TL; DR: I got so frustrated over trying to decide whether I should go to Ralphs or my local coop that I went to the Occupy LA General Assembly instead.

I spent half an hour debating with myself over whether I should buy groceries at Ralphs or the Santa Monica Coop. It’s much more complicated than it sounds; each one has moral and tangible implications, and if you want to “be the change you wish to see in the world,” these implications are important.

I literally wrote out the pros and cons. I know, I sound like a ludicrous tree-hugging, bleeding-heart liberal Rush Limbaugh and his ilk make fun of. But if compassion and long-term thinking makes you a ludicrous, tree-hugging, bleeding-heart liberal, then SIGN ME UP.

What it came down to was that what I wanted—decent labor conditions and no insane executive salaries—was the longest drive away and the most expensive. I don’t begrudge paying more for good labor conditions and organic and fair-trade products: if all I did was cater to my bottom line with absolutely no consideration of other factors, I’d be no better than CEOs and shareholders who do the same. But the more I spend on my own groceries, the less I have to spend on charity (my god, I’m starting to sound like a parody of myself), and the idea of spending more than I have to on groceries just smacks of over-privilege to me.

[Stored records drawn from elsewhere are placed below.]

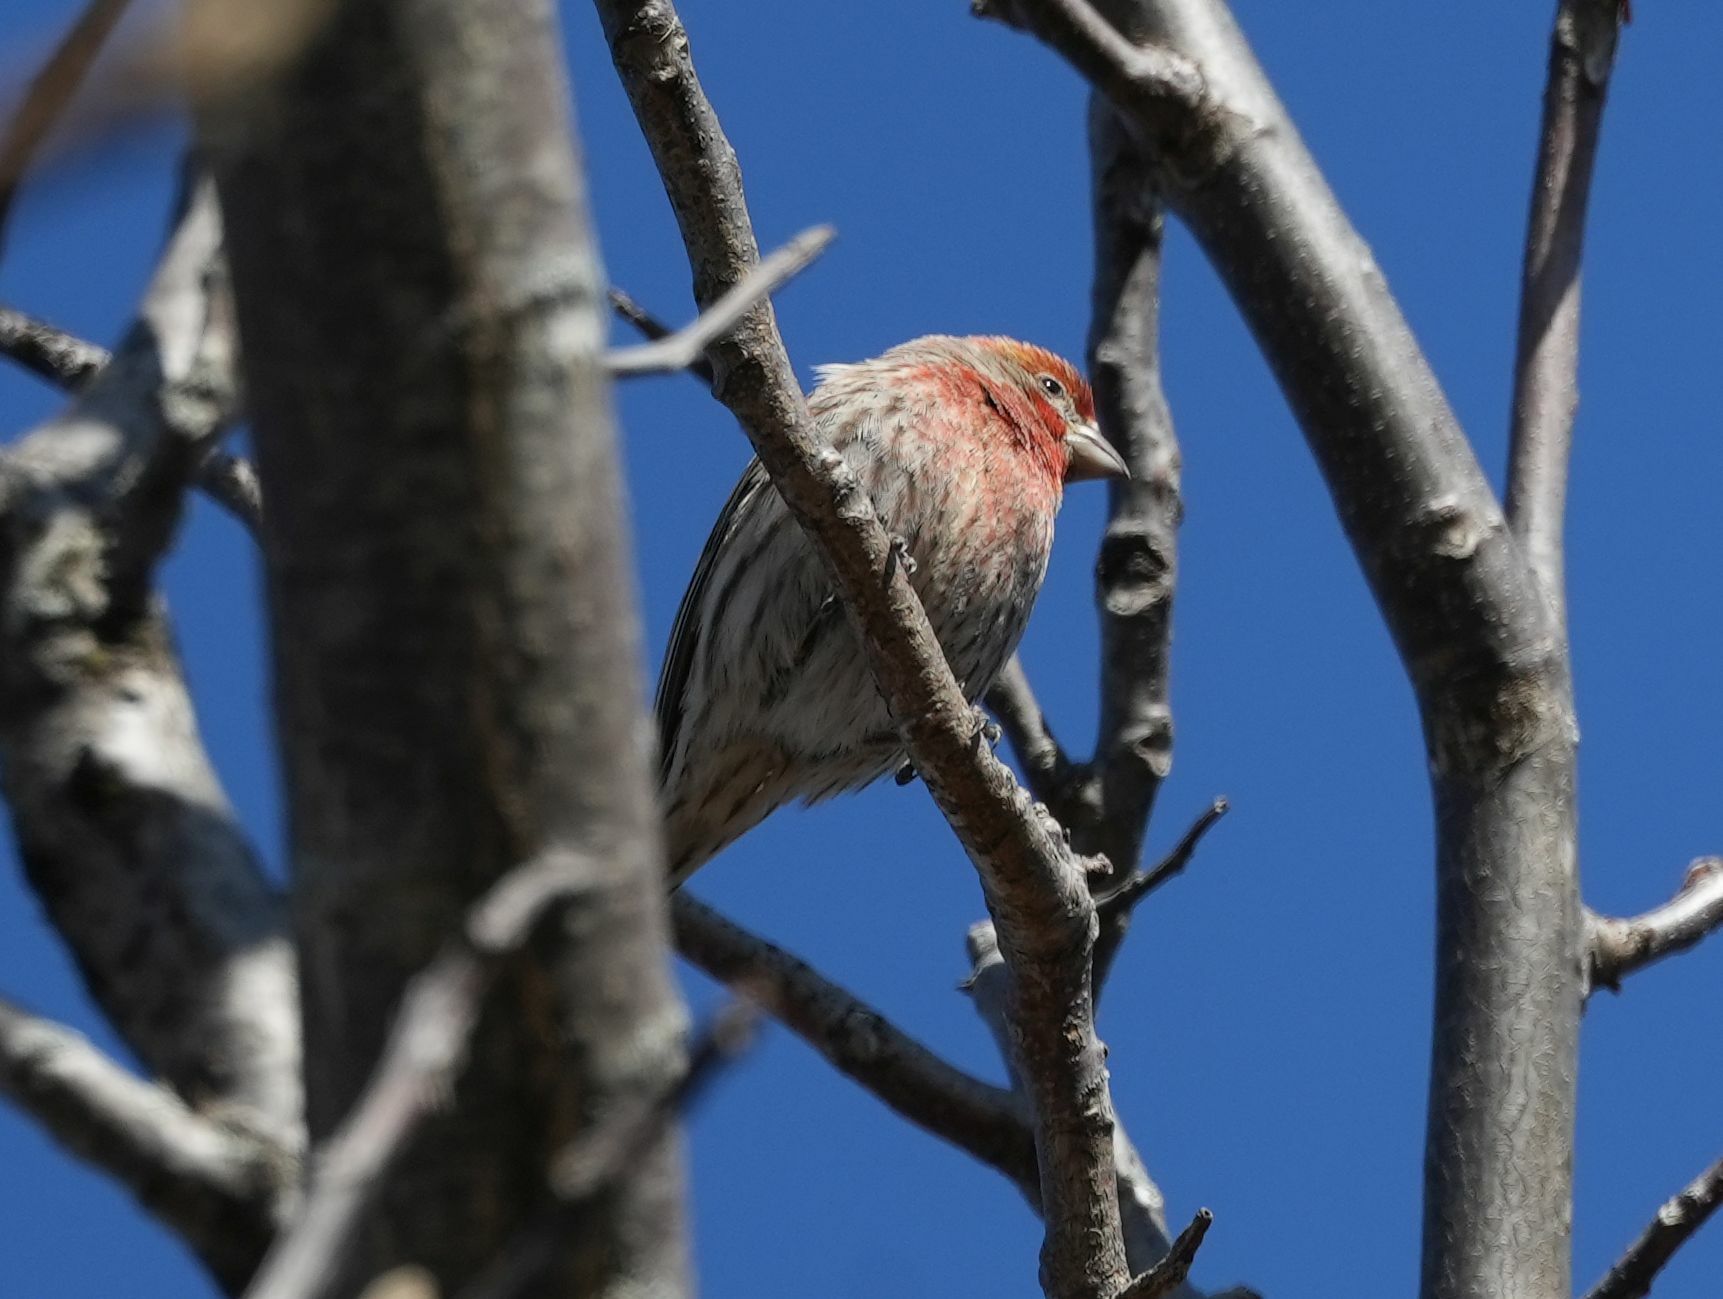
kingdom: Animalia
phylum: Chordata
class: Aves
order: Passeriformes
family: Fringillidae
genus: Haemorhous
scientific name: Haemorhous mexicanus
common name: House finch
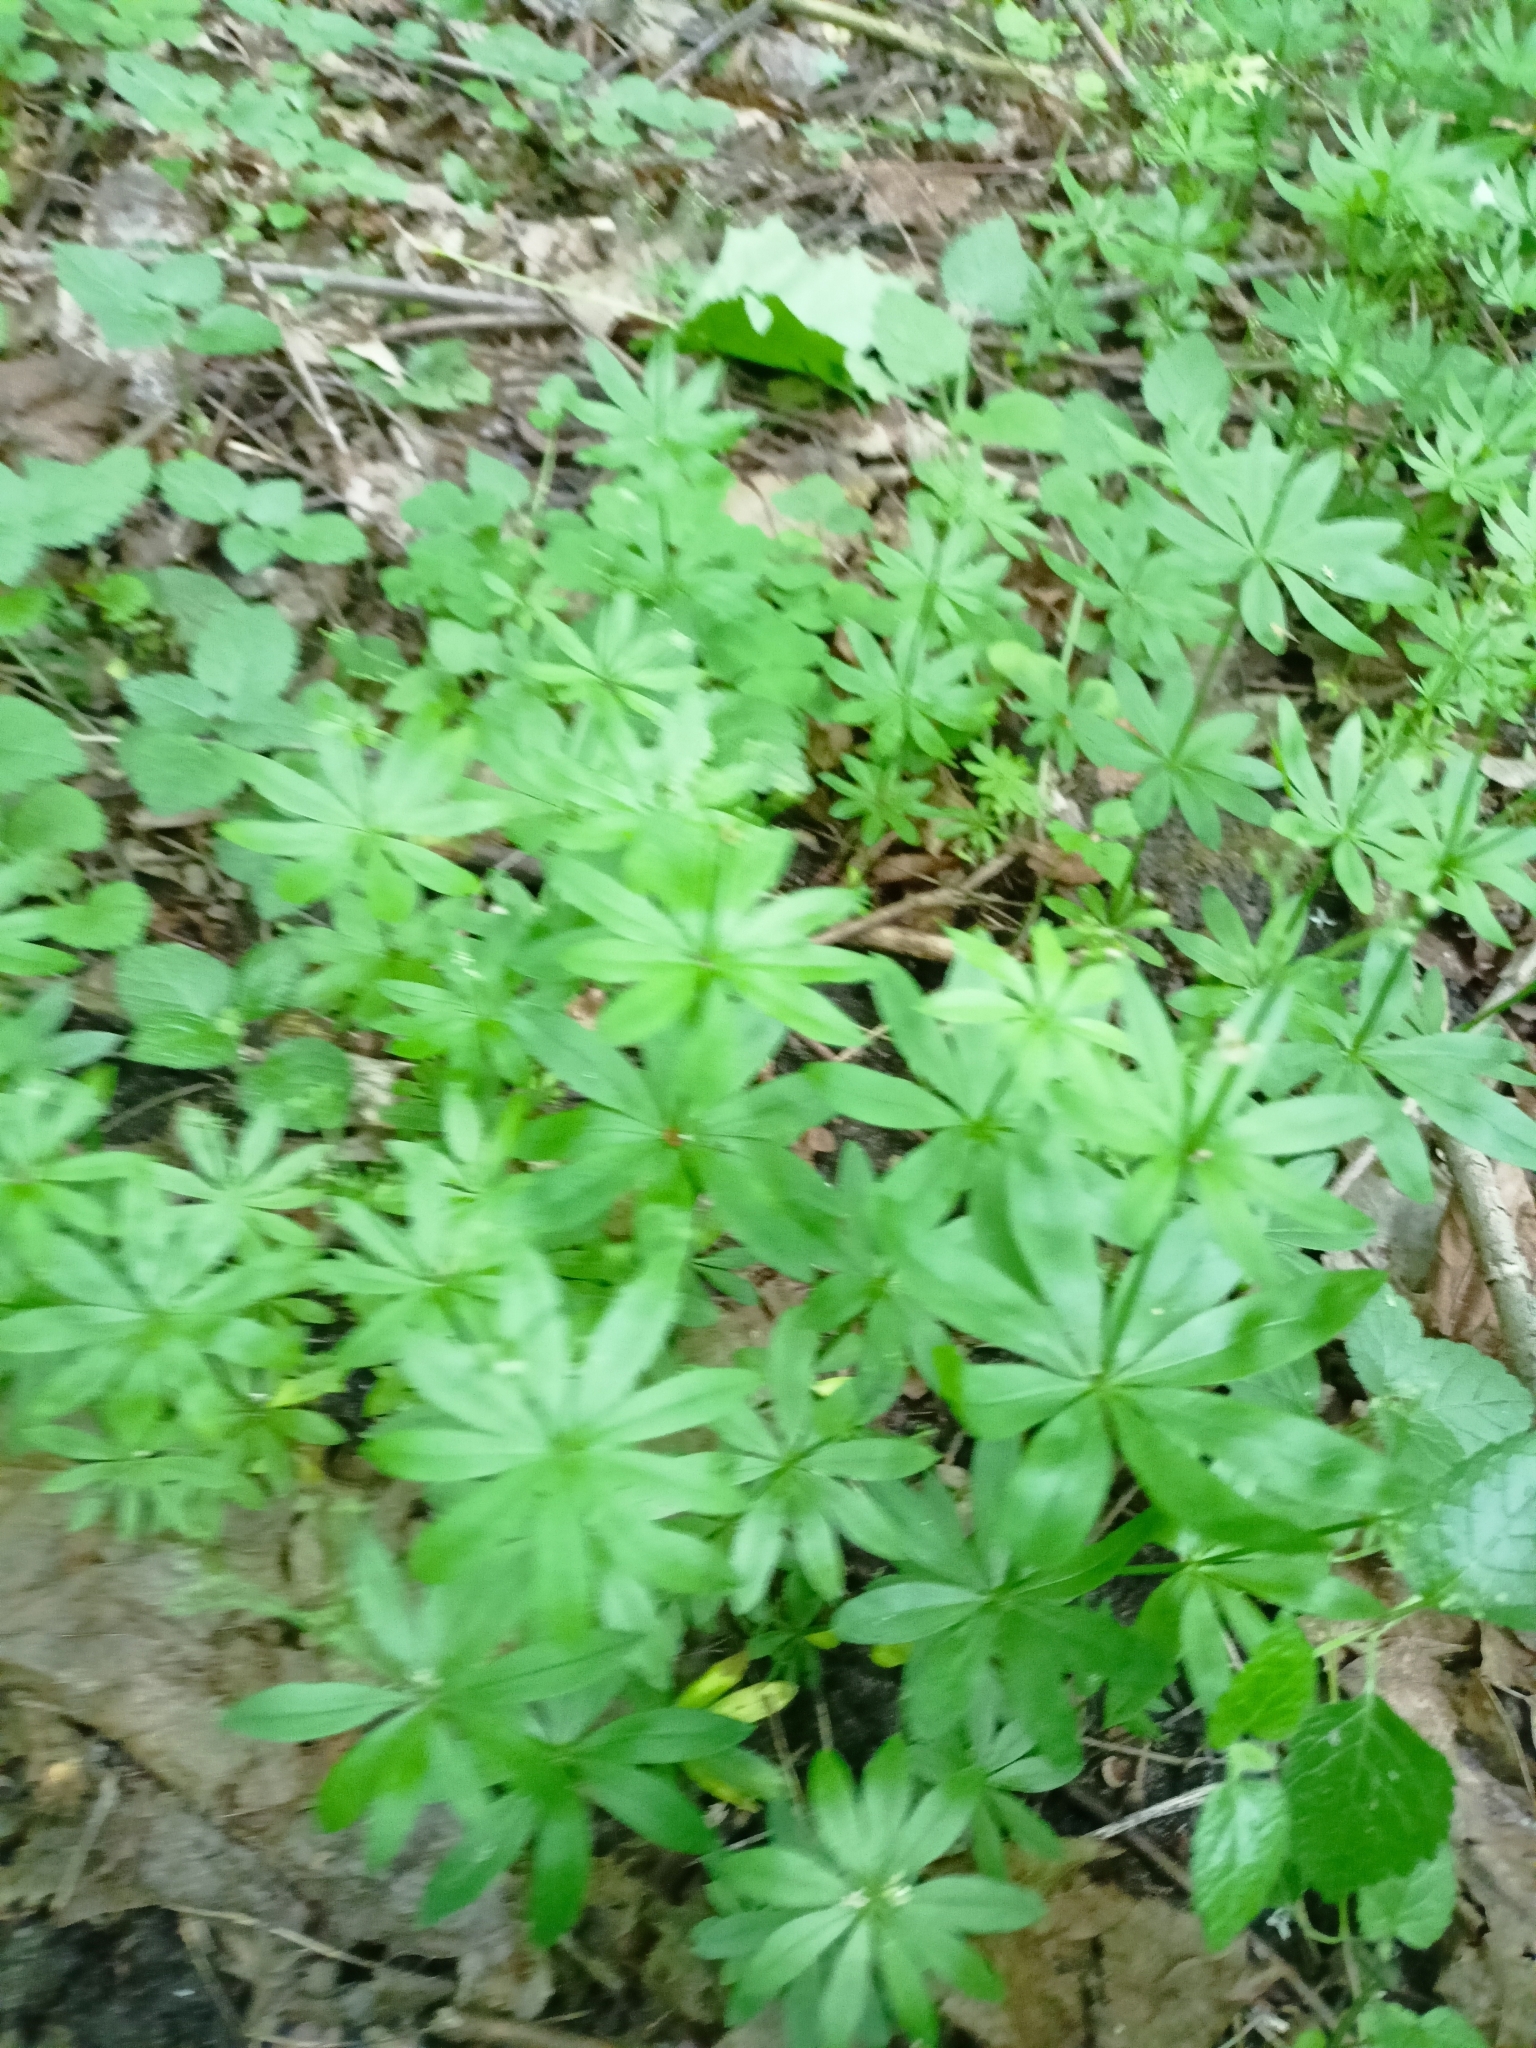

Ralphs employees are in a union, but that apparently hasn’t helped them get pay and treatment comparable to those at, say, Trader Joe’s. (I know these websites aren’t exactly scientific surveys, and you might say, hey, Ralph’s’s average rating is labeled “OK”, so to get a basis of comparison, I checked out Starbucks’ average since I worked there for about a year. Starbucks’s rating is 3.5 out of 5, while Ralph’s is 2.6. I thought, my god, if working at Starbucks was hell on earth, what is it like working at Ralphs??

I was unable to find corresponding labor info on the Coop online, but it’s at least a consumer-owned cooperative rather than a mega-corporation whose CEO is raking in over $10 million a year, like Ralph’s.

I could have driven the extra miles to the coop, but that would have meant burning fossil fuels, which causes multiple problems we’re already very familiar with. I could have taken the bus, but that would have meant like an hour-long slog—each way—just to go to the grocery store.

A capitalist would argue that my desire to simply walk to Ralphs is a perfect example of the triumph of the free market: as relatively inexpensive and the most convenient choice, of course I  want to shop there. But the fact that its CEO is making millions off the beleaguered backs of his minions—regardless of how much that may benefit his customers—is not a triumph. It’s a travesty. In a dirty fight, of course the biggest cheater wins.

As I debated and debated the wisest course in this conundrum, it finally occurred to me that I shouldn’t have this problem in the first place. Good labor conditions should be ubiquitous; I shouldn’t have to debate over whether I should encourage the subjugation of my fellow human beings to low pay and cruel management or contribute to the destruction of our planet.

I realized that I really had no choice. Each choice was bad. The only logical course of action was to fight for a world where one of my alternatives was actually good.

So I didn’t go shopping. I went to the GA.